Input material:
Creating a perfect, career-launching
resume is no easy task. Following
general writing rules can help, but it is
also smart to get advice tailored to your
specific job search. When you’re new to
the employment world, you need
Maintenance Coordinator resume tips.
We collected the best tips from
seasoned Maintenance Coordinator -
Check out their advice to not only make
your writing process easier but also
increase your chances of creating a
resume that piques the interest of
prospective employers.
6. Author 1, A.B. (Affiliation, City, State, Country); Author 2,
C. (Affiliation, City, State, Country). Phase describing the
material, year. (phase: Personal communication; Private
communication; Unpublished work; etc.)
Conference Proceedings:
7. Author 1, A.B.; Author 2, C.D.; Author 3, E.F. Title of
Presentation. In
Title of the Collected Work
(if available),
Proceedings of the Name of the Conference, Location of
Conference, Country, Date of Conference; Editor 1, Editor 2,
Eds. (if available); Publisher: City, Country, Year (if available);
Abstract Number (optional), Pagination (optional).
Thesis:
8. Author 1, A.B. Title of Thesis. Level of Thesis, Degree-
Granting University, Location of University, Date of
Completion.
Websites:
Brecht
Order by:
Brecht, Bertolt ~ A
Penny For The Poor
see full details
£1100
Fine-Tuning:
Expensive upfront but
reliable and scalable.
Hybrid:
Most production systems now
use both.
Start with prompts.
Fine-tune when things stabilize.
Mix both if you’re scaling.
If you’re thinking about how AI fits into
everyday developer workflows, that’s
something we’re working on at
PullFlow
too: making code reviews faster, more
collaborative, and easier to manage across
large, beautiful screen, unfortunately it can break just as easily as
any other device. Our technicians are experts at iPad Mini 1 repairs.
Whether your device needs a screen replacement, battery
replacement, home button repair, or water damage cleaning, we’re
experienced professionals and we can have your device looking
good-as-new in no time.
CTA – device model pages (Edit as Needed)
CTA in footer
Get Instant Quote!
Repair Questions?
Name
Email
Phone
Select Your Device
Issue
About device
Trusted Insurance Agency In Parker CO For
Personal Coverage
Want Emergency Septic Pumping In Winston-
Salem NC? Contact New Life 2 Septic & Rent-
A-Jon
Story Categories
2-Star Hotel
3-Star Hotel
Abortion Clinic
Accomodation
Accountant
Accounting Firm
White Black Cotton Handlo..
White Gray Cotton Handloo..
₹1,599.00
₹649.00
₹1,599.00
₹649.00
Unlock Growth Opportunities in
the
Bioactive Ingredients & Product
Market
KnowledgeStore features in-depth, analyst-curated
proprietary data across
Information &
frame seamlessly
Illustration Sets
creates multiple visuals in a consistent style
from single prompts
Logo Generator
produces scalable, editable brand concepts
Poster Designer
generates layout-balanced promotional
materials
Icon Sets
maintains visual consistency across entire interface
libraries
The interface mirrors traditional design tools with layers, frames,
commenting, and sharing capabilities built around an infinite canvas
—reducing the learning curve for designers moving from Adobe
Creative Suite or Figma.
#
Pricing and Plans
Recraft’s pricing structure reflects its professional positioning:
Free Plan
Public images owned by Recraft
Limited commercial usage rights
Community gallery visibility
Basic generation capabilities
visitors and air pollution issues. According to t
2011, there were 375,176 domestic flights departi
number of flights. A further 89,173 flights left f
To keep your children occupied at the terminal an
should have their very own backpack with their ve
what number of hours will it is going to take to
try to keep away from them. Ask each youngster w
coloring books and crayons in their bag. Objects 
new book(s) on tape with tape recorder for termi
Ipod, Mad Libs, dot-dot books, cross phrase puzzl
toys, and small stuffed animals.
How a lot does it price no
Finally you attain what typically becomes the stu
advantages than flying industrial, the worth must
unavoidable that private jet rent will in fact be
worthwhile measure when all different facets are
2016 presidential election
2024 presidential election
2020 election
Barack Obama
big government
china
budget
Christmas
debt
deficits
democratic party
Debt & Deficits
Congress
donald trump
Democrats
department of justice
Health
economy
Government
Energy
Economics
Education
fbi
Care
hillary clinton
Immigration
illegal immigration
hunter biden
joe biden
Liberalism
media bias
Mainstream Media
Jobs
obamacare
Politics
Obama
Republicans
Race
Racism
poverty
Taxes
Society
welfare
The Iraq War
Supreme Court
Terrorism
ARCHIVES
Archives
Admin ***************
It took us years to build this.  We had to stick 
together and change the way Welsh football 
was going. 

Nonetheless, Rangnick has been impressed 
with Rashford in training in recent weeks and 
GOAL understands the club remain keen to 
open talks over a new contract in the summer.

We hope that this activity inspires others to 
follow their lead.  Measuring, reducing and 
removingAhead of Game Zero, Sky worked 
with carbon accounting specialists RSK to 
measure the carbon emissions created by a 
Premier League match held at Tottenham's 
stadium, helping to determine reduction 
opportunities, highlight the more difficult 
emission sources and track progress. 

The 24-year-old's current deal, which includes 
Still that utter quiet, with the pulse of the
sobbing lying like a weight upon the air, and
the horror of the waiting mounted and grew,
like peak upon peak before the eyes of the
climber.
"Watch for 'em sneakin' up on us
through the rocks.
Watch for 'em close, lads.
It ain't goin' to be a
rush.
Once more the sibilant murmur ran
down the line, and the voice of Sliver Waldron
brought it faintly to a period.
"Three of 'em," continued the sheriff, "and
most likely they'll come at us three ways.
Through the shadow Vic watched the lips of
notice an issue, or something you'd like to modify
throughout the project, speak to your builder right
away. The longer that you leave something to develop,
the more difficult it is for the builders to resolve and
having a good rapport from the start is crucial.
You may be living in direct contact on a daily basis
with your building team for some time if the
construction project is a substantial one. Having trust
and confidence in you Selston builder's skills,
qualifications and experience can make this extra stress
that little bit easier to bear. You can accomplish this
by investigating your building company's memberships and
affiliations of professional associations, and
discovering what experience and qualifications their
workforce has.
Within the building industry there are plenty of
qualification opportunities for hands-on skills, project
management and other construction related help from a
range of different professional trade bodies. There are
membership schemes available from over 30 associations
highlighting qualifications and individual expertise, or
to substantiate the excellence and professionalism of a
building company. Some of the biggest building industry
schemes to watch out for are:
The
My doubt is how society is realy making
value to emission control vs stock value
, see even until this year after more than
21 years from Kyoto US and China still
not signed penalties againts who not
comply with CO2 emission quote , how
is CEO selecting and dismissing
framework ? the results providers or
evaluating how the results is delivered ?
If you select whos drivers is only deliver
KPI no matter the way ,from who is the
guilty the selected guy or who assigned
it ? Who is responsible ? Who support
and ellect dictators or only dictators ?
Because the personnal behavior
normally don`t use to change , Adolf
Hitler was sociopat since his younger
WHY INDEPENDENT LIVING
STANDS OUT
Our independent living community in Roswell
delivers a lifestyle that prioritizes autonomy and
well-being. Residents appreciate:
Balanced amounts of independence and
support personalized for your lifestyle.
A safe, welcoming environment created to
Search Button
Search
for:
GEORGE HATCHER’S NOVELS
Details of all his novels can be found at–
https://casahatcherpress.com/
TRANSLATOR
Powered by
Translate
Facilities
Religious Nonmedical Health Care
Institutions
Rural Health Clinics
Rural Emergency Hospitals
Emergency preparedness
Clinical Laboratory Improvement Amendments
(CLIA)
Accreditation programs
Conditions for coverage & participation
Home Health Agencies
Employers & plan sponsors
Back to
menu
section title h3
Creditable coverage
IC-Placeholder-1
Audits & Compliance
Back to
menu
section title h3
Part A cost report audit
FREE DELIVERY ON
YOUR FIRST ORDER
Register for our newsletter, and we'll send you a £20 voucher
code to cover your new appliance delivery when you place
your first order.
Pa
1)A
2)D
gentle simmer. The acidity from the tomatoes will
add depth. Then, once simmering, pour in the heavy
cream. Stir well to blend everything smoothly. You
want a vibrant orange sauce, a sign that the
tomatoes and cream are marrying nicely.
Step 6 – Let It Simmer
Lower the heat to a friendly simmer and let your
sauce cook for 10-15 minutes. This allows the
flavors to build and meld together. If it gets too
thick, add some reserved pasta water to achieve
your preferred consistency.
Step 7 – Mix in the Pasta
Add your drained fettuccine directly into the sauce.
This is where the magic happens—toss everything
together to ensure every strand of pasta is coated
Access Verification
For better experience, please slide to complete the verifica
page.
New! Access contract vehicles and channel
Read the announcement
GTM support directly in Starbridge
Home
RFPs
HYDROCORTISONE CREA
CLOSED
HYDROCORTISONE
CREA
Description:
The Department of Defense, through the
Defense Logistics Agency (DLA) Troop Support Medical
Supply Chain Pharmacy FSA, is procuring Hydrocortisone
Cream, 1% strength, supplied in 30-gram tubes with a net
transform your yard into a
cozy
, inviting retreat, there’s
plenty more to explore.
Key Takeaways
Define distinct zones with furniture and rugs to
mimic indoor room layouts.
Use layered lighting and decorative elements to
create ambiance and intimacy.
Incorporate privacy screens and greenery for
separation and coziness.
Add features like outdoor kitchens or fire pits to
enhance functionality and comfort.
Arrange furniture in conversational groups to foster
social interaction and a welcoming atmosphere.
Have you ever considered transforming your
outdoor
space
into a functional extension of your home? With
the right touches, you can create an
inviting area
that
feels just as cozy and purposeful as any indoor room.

Assignment:
Above are the records; from them, give again exactly the lines from the one containing "notice an issue, or" through the one containing "guilty the selected guy or who assigned", both included.

Result:
notice an issue, or something you'd like to modify
throughout the project, speak to your builder right
away. The longer that you leave something to develop,
the more difficult it is for the builders to resolve and
having a good rapport from the start is crucial.
You may be living in direct contact on a daily basis
with your building team for some time if the
construction project is a substantial one. Having trust
and confidence in you Selston builder's skills,
qualifications and experience can make this extra stress
that little bit easier to bear. You can accomplish this
by investigating your building company's memberships and
affiliations of professional associations, and
discovering what experience and qualifications their
workforce has.
Within the building industry there are plenty of
qualification opportunities for hands-on skills, project
management and other construction related help from a
range of different professional trade bodies. There are
membership schemes available from over 30 associations
highlighting qualifications and individual expertise, or
to substantiate the excellence and professionalism of a
building company. Some of the biggest building industry
schemes to watch out for are:
The
My doubt is how society is realy making
value to emission control vs stock value
, see even until this year after more than
21 years from Kyoto US and China still
not signed penalties againts who not
comply with CO2 emission quote , how
is CEO selecting and dismissing
framework ? the results providers or
evaluating how the results is delivered ?
If you select whos drivers is only deliver
KPI no matter the way ,from who is the
guilty the selected guy or who assigned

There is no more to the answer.